[Dataset items]
──────────

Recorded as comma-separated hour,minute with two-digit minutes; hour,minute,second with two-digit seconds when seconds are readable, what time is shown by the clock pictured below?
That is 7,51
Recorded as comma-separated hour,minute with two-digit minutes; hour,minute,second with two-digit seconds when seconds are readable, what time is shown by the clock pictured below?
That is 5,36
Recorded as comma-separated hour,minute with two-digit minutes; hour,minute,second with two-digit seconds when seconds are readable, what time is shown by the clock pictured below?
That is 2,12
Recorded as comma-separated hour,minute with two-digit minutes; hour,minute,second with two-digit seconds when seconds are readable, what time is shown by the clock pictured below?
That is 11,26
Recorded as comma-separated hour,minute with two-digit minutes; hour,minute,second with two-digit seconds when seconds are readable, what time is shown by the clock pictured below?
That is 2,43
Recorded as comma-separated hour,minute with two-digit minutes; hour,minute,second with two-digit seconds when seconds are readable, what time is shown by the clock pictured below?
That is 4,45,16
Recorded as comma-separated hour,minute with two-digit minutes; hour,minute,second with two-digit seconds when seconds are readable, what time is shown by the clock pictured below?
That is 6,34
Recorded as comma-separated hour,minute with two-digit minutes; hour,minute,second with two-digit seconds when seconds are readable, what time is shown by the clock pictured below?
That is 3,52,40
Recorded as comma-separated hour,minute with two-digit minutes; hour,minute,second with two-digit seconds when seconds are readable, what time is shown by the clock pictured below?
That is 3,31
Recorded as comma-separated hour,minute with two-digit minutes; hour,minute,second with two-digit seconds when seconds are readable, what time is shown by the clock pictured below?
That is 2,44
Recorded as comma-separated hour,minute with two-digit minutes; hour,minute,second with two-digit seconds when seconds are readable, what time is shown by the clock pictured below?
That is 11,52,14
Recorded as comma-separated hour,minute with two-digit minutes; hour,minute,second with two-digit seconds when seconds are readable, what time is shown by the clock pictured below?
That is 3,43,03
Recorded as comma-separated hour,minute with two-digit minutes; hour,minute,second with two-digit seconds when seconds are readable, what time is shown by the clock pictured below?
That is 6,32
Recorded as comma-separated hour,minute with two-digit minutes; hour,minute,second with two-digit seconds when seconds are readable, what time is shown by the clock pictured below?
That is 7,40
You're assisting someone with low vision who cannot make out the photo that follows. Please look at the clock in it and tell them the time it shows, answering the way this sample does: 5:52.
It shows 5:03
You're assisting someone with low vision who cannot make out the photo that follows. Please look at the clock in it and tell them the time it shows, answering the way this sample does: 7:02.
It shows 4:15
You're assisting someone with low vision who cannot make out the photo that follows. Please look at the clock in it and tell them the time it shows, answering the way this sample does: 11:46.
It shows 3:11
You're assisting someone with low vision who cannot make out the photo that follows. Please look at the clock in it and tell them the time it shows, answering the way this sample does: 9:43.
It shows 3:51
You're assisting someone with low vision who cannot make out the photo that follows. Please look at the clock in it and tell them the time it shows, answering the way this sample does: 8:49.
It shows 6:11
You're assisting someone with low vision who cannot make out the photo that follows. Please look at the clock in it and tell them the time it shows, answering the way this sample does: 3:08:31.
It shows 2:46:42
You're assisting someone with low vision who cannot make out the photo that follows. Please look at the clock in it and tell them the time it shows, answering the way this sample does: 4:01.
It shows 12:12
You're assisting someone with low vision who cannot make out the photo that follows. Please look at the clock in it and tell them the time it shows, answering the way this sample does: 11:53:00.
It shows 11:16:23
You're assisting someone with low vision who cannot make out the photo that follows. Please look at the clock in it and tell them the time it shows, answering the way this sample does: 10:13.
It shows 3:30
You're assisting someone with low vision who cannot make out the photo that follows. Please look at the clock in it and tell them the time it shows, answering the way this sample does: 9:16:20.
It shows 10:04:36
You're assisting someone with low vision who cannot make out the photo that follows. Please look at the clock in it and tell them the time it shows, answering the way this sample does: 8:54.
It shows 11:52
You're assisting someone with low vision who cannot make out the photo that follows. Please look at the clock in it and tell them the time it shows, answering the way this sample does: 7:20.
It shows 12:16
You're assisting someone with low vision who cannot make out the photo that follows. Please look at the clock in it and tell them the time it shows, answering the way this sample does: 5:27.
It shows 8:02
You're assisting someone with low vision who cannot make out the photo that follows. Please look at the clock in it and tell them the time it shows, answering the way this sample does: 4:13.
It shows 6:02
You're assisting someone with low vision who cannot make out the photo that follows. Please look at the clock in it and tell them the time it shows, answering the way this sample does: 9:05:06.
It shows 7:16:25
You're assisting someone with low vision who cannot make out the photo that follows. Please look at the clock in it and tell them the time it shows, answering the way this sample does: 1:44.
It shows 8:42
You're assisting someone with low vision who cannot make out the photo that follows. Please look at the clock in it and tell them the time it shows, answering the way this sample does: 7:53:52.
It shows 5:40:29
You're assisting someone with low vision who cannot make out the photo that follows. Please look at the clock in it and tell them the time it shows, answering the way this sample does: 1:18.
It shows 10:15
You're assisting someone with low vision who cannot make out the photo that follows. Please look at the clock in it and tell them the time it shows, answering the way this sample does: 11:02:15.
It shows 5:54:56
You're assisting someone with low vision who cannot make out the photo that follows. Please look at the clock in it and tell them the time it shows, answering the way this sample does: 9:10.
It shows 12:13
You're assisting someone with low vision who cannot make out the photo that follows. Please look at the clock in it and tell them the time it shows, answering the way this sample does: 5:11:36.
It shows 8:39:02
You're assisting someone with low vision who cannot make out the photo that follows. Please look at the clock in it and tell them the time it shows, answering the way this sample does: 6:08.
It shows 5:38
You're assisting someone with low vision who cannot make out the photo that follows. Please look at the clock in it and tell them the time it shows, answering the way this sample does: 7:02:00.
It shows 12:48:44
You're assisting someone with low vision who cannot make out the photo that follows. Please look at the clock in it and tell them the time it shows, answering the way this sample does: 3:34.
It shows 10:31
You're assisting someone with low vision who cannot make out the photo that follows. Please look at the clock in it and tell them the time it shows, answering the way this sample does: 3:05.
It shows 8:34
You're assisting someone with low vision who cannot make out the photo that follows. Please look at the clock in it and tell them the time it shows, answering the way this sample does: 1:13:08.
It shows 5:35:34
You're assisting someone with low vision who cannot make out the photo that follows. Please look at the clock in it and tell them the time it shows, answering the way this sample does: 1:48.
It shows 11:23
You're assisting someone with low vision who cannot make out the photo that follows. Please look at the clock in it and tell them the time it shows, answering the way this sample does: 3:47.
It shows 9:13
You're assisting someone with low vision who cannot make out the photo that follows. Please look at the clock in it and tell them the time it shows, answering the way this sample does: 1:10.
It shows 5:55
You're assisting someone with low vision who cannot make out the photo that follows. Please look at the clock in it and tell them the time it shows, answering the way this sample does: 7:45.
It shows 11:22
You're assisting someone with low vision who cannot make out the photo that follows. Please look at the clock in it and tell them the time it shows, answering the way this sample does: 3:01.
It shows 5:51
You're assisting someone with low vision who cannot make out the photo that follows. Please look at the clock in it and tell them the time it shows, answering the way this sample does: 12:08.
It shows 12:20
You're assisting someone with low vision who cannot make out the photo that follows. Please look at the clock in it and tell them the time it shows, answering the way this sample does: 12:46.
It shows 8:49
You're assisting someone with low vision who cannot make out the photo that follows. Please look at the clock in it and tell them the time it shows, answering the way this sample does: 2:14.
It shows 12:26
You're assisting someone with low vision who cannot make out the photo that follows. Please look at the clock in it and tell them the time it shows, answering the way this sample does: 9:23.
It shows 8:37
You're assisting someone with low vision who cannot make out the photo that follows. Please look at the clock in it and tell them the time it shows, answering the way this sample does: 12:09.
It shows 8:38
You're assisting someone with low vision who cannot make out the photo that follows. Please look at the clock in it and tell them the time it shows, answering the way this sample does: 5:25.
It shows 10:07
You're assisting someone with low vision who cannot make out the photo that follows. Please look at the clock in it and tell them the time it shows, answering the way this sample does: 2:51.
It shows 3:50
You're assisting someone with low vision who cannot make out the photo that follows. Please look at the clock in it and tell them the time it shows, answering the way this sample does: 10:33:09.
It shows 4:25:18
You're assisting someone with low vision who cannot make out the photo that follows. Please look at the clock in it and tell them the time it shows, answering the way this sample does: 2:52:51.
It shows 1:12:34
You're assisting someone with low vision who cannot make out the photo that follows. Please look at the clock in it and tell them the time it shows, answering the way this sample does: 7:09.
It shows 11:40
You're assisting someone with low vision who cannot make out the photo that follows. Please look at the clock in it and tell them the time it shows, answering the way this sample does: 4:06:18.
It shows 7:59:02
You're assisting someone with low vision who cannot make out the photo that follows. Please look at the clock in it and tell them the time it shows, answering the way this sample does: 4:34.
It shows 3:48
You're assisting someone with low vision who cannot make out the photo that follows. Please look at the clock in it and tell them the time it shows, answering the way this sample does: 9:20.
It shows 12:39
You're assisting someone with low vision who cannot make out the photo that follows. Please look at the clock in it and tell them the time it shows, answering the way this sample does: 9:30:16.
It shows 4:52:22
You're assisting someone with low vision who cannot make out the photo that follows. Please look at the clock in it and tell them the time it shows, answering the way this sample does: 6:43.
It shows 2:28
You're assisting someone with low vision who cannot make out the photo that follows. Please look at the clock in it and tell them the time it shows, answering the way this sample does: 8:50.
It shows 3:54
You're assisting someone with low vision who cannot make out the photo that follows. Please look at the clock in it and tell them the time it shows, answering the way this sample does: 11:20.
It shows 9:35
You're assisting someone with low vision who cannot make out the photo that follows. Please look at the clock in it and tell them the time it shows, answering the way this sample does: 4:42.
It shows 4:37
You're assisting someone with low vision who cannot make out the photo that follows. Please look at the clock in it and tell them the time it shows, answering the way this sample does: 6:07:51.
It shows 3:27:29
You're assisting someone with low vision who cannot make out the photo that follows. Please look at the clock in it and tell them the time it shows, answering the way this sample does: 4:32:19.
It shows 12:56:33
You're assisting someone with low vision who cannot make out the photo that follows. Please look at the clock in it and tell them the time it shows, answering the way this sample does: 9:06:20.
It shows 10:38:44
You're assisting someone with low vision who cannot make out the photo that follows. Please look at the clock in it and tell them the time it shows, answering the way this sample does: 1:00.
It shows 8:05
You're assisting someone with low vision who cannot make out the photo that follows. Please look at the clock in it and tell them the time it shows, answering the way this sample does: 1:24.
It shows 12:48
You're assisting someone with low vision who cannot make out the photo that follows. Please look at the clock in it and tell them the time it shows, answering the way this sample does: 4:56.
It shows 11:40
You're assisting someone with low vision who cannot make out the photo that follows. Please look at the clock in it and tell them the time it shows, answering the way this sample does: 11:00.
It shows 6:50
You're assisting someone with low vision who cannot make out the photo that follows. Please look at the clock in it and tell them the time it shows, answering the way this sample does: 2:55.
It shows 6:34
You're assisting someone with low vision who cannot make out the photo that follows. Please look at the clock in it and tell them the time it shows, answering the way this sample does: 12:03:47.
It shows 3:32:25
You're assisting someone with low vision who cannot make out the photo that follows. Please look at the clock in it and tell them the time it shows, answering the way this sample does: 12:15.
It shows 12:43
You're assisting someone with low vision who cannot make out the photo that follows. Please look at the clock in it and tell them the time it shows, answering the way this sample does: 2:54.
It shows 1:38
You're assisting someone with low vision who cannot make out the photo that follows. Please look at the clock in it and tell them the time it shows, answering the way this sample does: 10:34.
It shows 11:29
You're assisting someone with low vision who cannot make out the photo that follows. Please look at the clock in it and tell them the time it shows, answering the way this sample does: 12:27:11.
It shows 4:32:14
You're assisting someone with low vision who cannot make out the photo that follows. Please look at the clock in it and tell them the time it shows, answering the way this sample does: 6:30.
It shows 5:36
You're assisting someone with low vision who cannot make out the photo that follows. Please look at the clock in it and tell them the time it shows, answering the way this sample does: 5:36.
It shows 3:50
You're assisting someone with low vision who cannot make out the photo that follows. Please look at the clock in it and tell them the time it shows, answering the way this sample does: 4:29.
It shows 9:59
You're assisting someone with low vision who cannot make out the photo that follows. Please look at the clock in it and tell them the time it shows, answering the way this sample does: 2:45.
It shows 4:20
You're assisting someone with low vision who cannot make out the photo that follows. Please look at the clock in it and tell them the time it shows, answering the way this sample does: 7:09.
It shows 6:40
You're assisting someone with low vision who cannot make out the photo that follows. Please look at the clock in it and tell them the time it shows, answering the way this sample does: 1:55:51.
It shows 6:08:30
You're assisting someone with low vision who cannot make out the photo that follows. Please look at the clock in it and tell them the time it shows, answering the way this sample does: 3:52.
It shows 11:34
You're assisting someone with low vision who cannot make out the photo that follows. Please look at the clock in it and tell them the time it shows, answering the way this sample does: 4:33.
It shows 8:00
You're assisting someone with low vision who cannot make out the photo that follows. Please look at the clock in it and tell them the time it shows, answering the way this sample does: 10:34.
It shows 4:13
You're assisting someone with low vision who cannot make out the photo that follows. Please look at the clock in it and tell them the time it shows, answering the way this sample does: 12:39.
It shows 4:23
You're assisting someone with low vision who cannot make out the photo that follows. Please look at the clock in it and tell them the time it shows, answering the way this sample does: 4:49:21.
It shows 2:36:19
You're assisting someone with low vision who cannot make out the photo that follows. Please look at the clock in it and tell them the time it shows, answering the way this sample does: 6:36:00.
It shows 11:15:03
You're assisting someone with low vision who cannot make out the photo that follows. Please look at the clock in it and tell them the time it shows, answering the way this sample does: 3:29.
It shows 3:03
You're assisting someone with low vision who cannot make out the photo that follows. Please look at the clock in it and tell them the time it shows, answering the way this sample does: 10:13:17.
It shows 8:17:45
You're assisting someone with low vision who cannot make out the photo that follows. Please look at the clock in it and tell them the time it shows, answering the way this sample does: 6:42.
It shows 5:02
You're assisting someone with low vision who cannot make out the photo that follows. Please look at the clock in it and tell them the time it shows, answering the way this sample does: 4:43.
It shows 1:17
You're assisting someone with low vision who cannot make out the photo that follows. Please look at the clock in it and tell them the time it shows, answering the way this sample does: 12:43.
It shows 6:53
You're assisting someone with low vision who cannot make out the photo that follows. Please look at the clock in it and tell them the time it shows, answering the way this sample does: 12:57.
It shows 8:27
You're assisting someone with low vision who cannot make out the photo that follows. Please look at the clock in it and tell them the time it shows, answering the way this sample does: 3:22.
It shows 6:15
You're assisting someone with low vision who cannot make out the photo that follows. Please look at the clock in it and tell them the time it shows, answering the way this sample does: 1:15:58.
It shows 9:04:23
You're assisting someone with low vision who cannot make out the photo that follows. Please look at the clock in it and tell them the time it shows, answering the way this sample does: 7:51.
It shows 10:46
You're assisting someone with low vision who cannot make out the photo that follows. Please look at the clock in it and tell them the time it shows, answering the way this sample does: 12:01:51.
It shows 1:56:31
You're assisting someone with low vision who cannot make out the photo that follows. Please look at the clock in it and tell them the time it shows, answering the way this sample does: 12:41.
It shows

──────────

• [TO BE DONE]: Starting with the line that contains "sample does: 3:34." and going on through the line that contains "It shows 11:23", render the lines above as a JSON list of strings, one string per line, with blank lines left out.

• [EXERCISE ANSWER]:
[
  "You're assisting someone with low vision who cannot make out the photo that follows. Please look at the clock in it and tell them the time it shows, answering the way this sample does: 3:34.",
  "It shows 10:31",
  "You're assisting someone with low vision who cannot make out the photo that follows. Please look at the clock in it and tell them the time it shows, answering the way this sample does: 3:05.",
  "It shows 8:34",
  "You're assisting someone with low vision who cannot make out the photo that follows. Please look at the clock in it and tell them the time it shows, answering the way this sample does: 1:13:08.",
  "It shows 5:35:34",
  "You're assisting someone with low vision who cannot make out the photo that follows. Please look at the clock in it and tell them the time it shows, answering the way this sample does: 1:48.",
  "It shows 11:23"
]